For the most successful restaurants, shift changes run like clockwork. But for many establishments, they can be a nightmare. It’s during shift changes that prep work gets completed, the majority of cleaning takes place, and the scheduling and cash register counts get handled. If all goes smoothly, your next shift’s staff will have everything they need to start their work. And if not, the disruption could have a domino effect on the efficiency of the rest of your night. Below are six helpful tips to ensure that shift changes indeed go smoothly.
1. Be prepared and keep a schedule.
One of the best ways to run an orderly shift change is to keep a checklist and written process. Make sure every element from the beginning to end of the particular shift is listed. It’s the manager on duty’s responsibility to check that all food orders have been delivered, all cleaning tasks have been handled, and all side work/prep has been completed successfully. Sometimes managers might give servers permission to leave early, but it’s important to make sure they still understand there are closing duties to complete before they leave.
Be aware: some “deep cleaning” work only has to be done periodically, like once a week or once every month. This can include sanitizing the walls, cleaning and refilling the salt and pepper shakers, and dusting ceiling fans. When it comes to deep cleaning, it’s still important to make time in the schedule for those tasks instead of assuming they’ll get done eventually.
2. Conduct shift meetings.
They only have to be five to ten minutes, but making meetings part of your pre-service schedule ensures that everyone working that shift is on the same page. This is a time to let employees know about any process changes, announce company news, discuss upselling and short inventory items, or bring attention to a staff person’s good work in past shifts. Shift meetings also allow servers to ask any questions before service begins; this avoids these questions slowing down your dining room or kitchen during the middle of the shift when all supervisors are busy.
3. Hold each employee accountable.
At the shift change, just like at every part of the shift, each employee should be held responsible for their specific duties in the restaurant. If an end-of-the-night task isn’t completed, the morning shift will have to pick up the slack. This is unfair to the later staff (who have their own pre-shift responsibilities to complete) and can cause bitterness towards both the earlier staff and you as a leader. Make sure everyone completes their start and end shift responsibilities.
Just as importantly, you should be involved in these tasks. While assigning tasks is an important part of the job, don’t just give orders – show your employees you’re willing to get your hands dirty and work with them to get the work done. That’s the best way to keep your staff motivated, even at the end of a long night.
4. Consistently train for shift changes.
Shift changes should absolutely be part of your training when bringing on a new employee. From the very first day of their employment with you, servers should be taught the exact procedure for starting and finishing a shift, whether that means opening the restaurant or closing it. Periodical retraining is also a key factor in having shift changes run smoothly. Refreshing everyone on these procedures ensures any misinformation from past training (or from their past employers) is corrected and help servers feel more confident in what they’re doing.
5. Avoid closing early.
It can be tempting for servers and managers alike to get all the closing tasks done towards the end of service so the staff can all go home right when you lock up. However, this can be a problem when you have late night customers trying to come in and order just before closing. Not only can shuttering early make you miss out on one last order (and profit) for the night, but it could also lead to a bad reputation for your establishment.

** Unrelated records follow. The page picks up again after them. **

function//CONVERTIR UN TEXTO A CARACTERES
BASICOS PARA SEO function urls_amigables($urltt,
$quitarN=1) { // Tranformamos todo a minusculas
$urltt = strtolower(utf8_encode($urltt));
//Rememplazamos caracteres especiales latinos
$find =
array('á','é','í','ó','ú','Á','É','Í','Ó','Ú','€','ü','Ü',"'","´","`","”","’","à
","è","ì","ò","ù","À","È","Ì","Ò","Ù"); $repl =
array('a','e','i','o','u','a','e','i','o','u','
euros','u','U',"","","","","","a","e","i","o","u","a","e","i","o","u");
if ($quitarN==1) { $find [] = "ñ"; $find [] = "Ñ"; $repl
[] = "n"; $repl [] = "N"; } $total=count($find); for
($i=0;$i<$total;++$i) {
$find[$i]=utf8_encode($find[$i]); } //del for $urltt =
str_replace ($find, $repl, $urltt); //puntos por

If your dining room is not too busy, some employees can take care of certain closing tasks — outside of the customers’ view — but you should keep the same level of service to the very last minute of your operating hours. That means do not put up chairs or begin end-of-the-night cleaning until those last customers have exited.
6. Give positive feedback on changing shifts.
Shift change tasks can be the most unrewarding part of the job for many servers, especially if their manager doesn’t appreciate the day-to-day work the employees do to ensure everything runs smoothly. Keep an eye out for front-of-the-house super-stars doing good work during shift changes and write it down. After you’ve taken note of an employee more than once, let them know you’ve noticed their attention to detail and diligence. Be specific about what you noticed them doing well. Even just a kind word about their ongoing work can be rewarding.